┌──

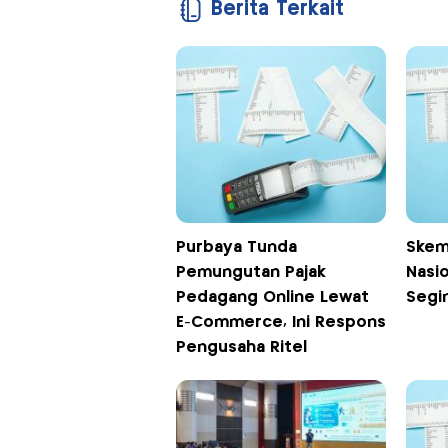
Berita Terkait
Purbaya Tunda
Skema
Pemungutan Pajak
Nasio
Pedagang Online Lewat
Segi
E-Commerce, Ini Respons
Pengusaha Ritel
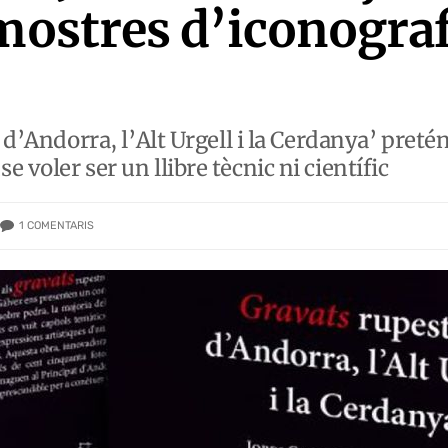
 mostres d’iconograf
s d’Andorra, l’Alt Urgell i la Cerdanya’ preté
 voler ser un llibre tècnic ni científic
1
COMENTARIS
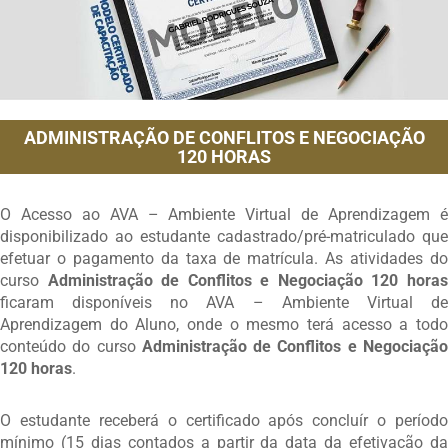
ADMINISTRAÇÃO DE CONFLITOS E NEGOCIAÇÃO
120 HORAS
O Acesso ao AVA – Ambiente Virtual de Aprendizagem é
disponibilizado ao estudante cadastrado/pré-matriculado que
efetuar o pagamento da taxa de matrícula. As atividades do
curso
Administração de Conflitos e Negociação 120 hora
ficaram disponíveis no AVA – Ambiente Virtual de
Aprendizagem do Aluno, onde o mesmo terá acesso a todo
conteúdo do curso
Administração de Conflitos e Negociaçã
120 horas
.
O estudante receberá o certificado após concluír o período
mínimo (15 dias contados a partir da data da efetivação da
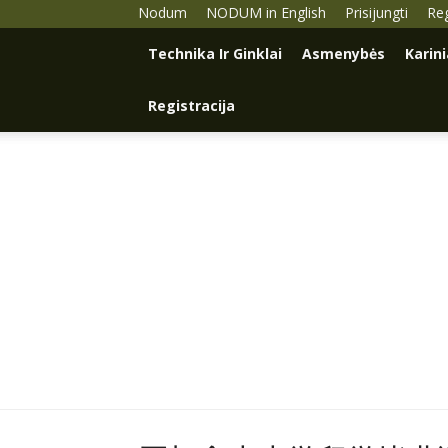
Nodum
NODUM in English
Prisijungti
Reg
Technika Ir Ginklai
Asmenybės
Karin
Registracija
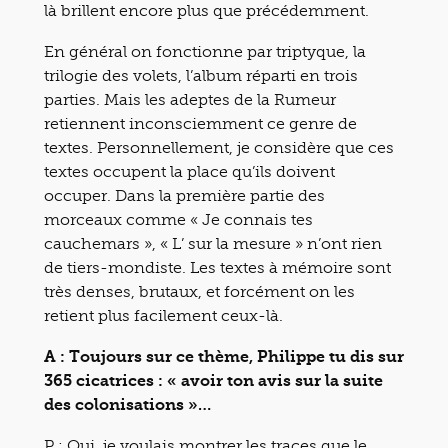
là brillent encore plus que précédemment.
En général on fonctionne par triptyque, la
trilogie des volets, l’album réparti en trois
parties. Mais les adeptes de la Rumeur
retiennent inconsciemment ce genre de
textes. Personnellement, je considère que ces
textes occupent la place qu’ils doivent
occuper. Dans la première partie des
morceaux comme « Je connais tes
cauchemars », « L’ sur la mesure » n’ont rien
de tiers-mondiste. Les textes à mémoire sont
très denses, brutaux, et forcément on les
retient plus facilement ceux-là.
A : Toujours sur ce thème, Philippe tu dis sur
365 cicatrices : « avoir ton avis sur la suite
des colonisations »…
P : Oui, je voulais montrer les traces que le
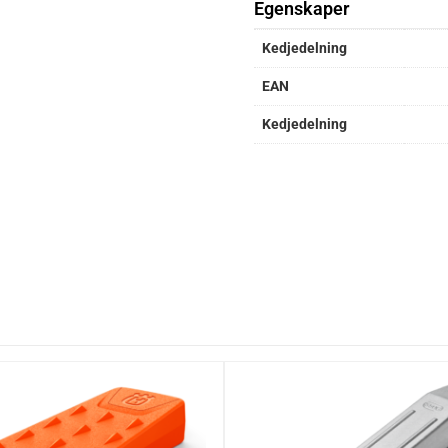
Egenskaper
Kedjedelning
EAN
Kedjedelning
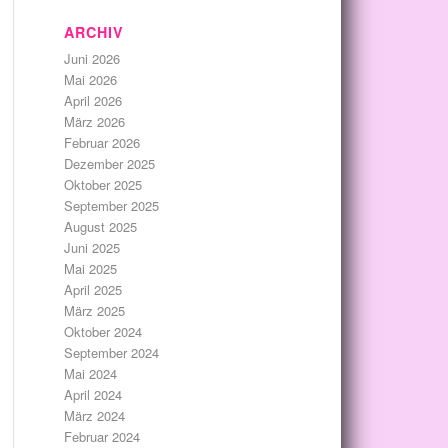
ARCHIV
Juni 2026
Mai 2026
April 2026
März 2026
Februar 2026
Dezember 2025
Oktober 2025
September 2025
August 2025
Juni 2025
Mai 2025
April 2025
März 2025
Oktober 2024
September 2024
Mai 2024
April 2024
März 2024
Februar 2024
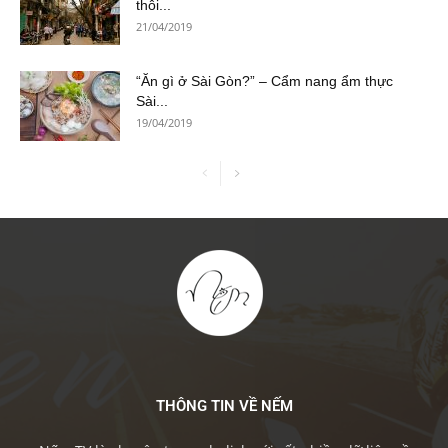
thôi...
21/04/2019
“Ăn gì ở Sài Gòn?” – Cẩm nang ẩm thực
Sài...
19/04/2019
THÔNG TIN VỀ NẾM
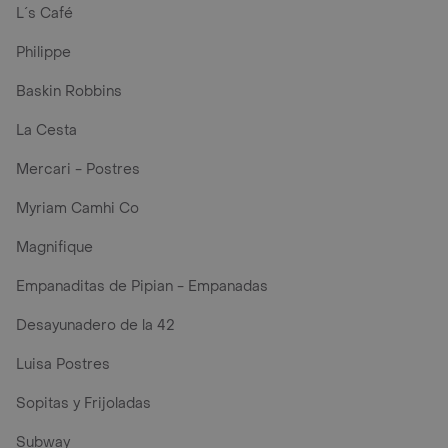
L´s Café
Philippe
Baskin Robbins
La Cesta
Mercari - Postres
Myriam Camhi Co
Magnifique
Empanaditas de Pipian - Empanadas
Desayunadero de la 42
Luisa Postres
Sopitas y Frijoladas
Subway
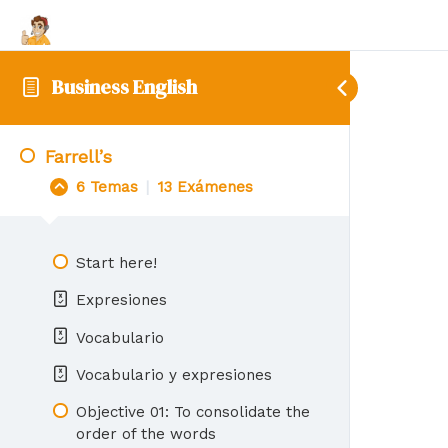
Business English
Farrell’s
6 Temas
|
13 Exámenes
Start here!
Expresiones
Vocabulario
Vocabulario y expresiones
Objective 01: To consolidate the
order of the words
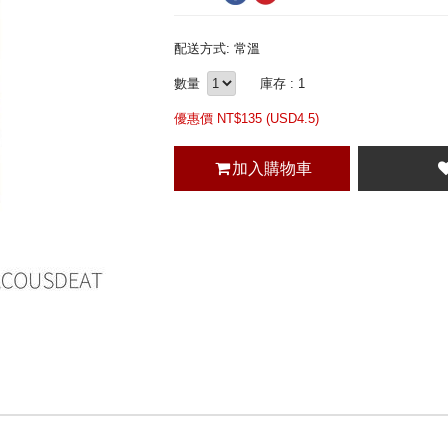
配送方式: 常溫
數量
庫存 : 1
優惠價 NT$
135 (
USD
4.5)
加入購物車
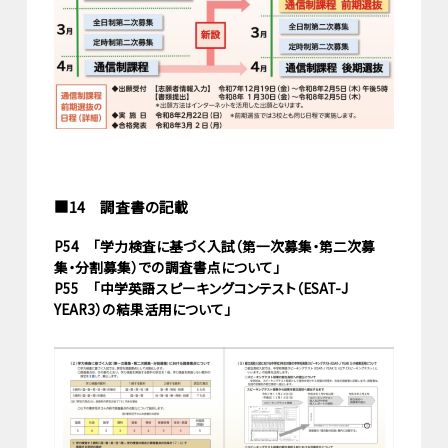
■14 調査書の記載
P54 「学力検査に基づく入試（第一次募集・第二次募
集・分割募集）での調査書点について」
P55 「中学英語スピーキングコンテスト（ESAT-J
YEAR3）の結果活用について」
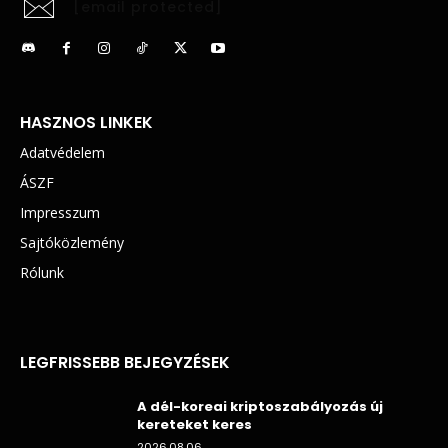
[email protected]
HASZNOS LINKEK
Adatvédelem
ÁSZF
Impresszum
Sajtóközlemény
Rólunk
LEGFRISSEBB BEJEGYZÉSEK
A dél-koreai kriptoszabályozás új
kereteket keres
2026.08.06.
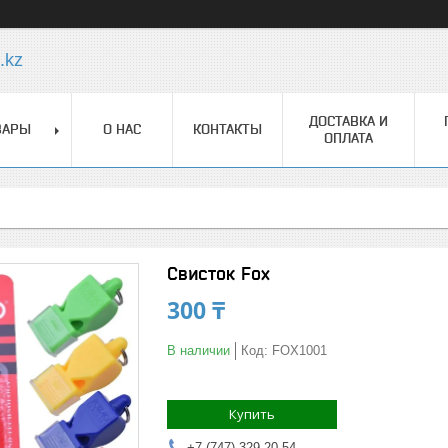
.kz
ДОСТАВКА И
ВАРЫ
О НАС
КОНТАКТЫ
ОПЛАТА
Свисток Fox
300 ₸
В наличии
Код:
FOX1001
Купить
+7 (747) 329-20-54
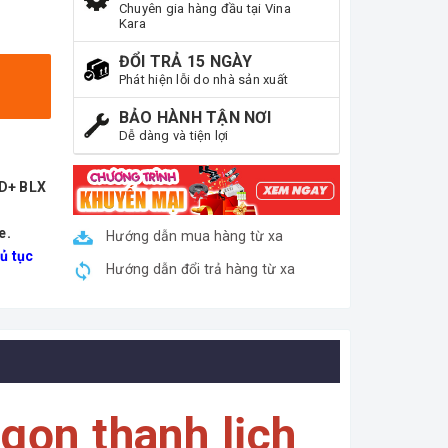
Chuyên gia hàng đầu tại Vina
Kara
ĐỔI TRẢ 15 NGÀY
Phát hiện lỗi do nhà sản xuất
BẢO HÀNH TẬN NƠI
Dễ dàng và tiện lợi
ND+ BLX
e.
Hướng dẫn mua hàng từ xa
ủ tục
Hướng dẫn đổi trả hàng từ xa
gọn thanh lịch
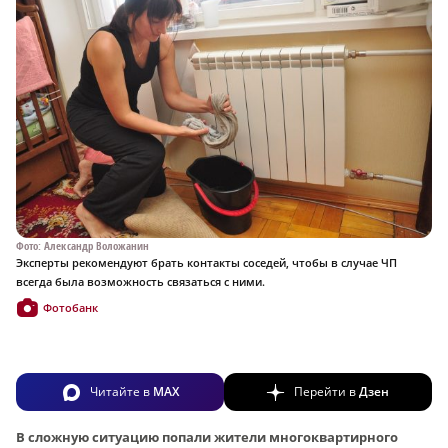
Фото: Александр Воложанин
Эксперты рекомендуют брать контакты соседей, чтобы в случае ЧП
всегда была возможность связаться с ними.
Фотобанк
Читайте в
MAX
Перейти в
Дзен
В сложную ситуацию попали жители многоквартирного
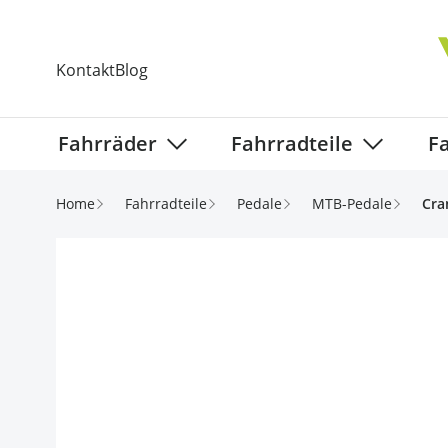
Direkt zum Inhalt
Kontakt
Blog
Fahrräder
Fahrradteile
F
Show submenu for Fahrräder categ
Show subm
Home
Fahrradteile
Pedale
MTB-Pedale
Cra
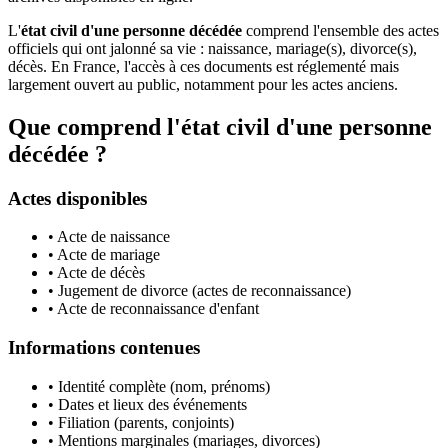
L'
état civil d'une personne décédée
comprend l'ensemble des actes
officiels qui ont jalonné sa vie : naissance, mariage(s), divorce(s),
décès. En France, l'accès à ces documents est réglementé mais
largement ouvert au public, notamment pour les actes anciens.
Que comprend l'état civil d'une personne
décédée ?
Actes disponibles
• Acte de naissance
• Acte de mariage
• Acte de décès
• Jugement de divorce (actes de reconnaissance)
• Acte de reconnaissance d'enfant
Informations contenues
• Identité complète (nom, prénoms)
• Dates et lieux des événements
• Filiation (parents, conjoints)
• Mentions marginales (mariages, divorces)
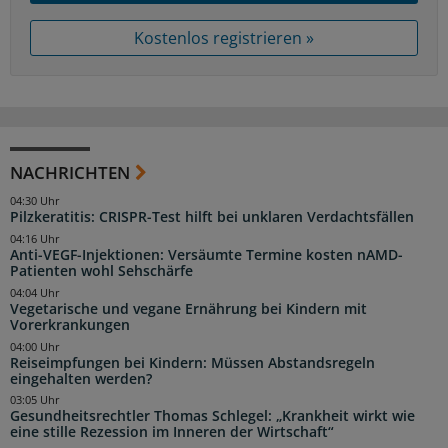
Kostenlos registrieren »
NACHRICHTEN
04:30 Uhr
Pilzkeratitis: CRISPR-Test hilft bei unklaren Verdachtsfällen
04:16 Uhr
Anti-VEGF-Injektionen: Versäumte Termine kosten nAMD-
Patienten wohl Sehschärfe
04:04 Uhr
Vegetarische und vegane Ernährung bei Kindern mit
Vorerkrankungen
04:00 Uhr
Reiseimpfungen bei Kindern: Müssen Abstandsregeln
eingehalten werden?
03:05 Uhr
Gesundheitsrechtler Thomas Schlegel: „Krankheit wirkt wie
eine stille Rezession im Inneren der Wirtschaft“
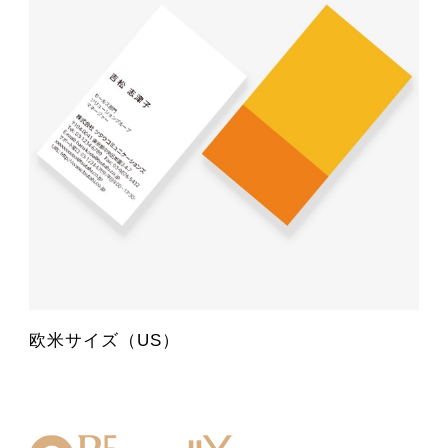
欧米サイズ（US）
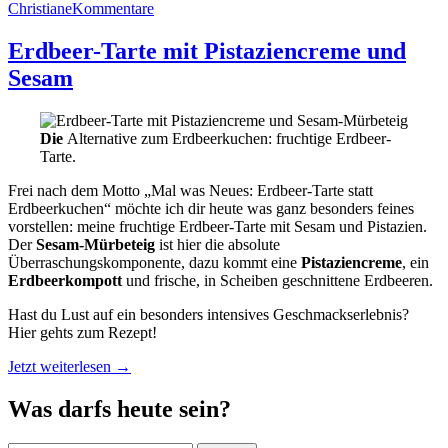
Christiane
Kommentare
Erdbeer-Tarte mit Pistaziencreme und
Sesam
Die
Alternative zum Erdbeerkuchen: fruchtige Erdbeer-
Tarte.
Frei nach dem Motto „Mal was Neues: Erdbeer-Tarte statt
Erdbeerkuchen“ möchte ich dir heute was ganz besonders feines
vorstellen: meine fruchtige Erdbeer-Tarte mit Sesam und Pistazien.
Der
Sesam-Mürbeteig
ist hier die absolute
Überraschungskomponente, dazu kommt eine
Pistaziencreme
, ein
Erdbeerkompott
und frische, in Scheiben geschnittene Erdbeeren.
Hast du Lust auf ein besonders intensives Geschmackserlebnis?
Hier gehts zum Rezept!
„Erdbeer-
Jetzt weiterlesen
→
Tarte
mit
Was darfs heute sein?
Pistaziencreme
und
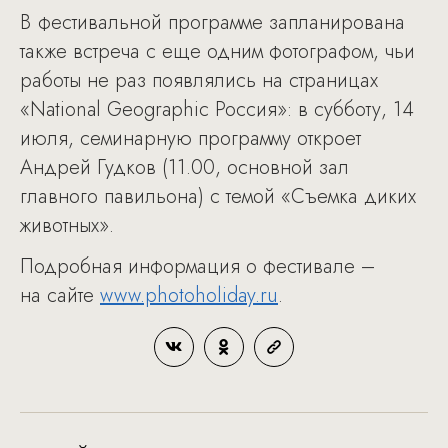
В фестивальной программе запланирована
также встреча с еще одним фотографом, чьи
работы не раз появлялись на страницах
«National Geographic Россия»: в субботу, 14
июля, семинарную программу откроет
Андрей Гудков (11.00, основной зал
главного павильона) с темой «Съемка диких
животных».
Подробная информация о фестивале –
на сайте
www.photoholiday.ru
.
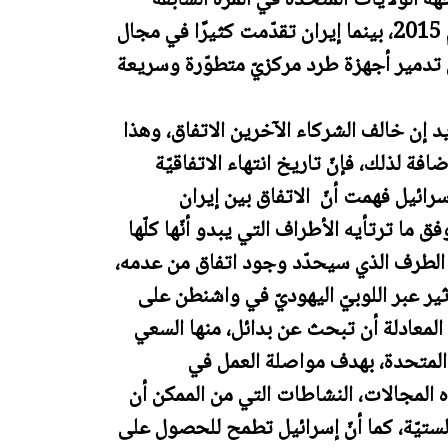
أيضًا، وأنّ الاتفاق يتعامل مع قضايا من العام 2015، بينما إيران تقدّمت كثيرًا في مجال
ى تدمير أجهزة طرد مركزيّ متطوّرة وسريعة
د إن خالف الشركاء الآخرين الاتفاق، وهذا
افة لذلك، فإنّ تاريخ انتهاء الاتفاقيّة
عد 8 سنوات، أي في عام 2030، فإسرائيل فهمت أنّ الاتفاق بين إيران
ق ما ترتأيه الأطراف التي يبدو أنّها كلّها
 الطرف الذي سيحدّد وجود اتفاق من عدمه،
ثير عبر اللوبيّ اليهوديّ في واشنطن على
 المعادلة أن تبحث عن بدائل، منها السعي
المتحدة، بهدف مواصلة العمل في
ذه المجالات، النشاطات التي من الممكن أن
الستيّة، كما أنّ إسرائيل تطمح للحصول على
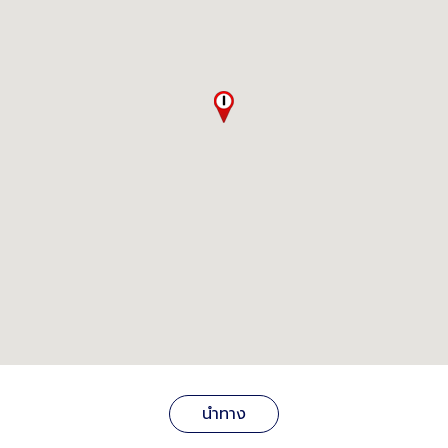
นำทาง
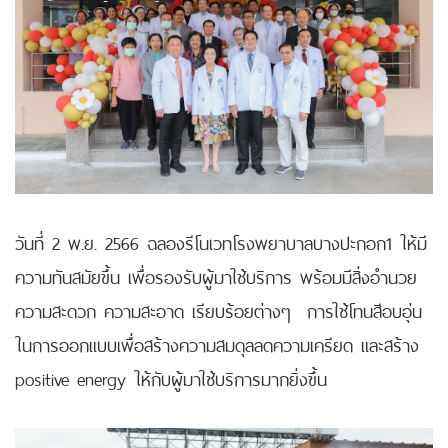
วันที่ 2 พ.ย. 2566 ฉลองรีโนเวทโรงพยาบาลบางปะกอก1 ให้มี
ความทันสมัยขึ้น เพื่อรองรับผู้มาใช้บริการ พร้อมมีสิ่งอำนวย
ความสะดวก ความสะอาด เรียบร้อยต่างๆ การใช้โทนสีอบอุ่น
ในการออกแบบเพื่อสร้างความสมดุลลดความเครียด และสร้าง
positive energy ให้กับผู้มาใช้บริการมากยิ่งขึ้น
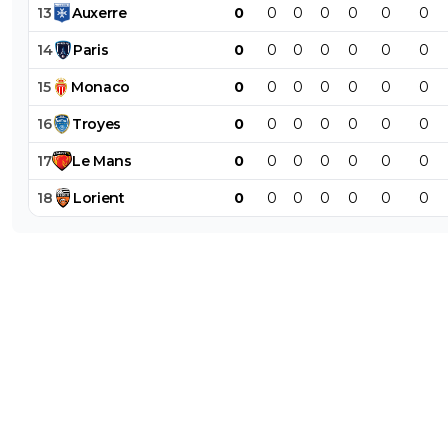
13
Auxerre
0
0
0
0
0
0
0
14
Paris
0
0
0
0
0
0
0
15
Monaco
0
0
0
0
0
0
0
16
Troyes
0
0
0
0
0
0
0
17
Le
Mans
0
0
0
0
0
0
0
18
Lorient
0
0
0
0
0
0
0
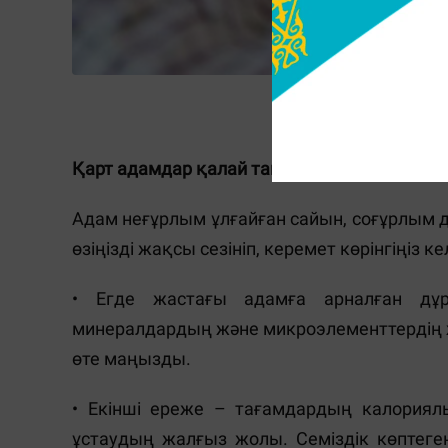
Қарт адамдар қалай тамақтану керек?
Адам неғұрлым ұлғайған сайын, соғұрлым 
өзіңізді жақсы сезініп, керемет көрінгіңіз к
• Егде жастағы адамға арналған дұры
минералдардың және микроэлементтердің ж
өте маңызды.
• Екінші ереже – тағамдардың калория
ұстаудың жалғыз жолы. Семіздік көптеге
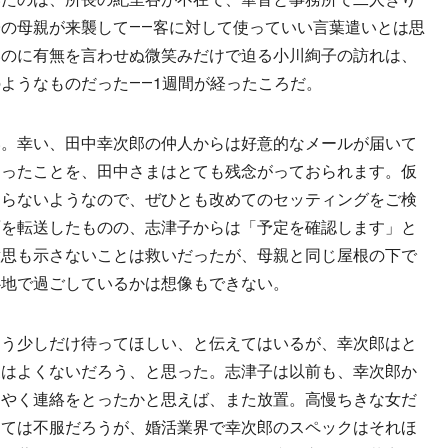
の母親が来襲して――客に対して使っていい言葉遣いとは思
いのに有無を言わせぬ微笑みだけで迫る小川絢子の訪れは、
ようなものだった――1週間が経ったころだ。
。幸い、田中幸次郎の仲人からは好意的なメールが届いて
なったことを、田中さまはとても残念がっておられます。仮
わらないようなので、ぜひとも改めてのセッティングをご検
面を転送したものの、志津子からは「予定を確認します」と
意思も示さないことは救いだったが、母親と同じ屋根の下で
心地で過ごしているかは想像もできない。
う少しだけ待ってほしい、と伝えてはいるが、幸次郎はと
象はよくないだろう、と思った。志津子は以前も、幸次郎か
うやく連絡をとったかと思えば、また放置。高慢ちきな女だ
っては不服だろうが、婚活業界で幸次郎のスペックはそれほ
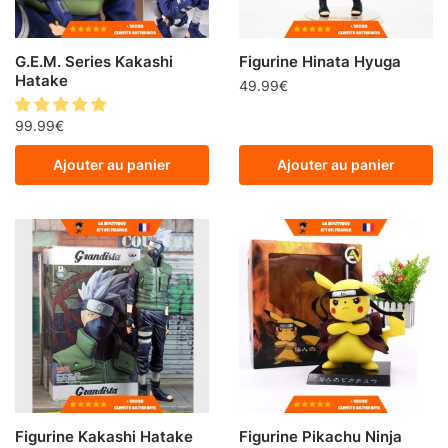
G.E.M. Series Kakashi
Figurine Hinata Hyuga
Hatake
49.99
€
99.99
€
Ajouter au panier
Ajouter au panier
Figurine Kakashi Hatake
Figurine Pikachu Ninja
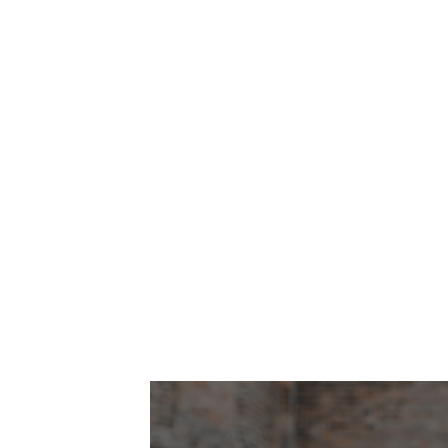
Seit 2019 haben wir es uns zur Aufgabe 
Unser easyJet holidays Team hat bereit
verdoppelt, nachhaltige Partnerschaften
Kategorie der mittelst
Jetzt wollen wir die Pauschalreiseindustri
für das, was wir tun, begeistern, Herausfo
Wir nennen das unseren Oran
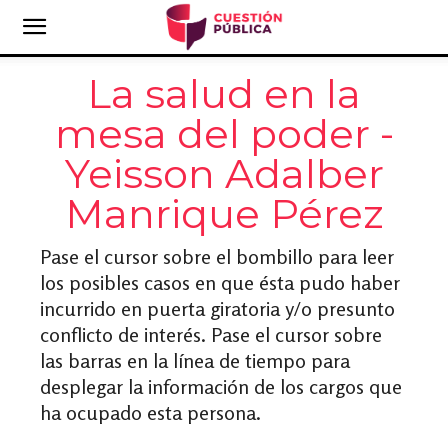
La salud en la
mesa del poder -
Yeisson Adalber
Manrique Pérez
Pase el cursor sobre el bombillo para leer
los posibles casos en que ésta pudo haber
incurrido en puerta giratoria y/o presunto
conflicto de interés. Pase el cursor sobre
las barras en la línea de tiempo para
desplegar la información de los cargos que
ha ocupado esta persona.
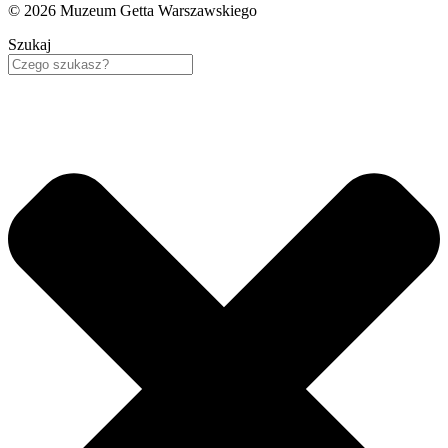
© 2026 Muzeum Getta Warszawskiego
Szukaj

└──

■ Assigned task: Check the entries above line by line and return each one containing the word "état".

■ Final answer:
état civil d'une personne décédée
Que comprend l'état civil d'une personne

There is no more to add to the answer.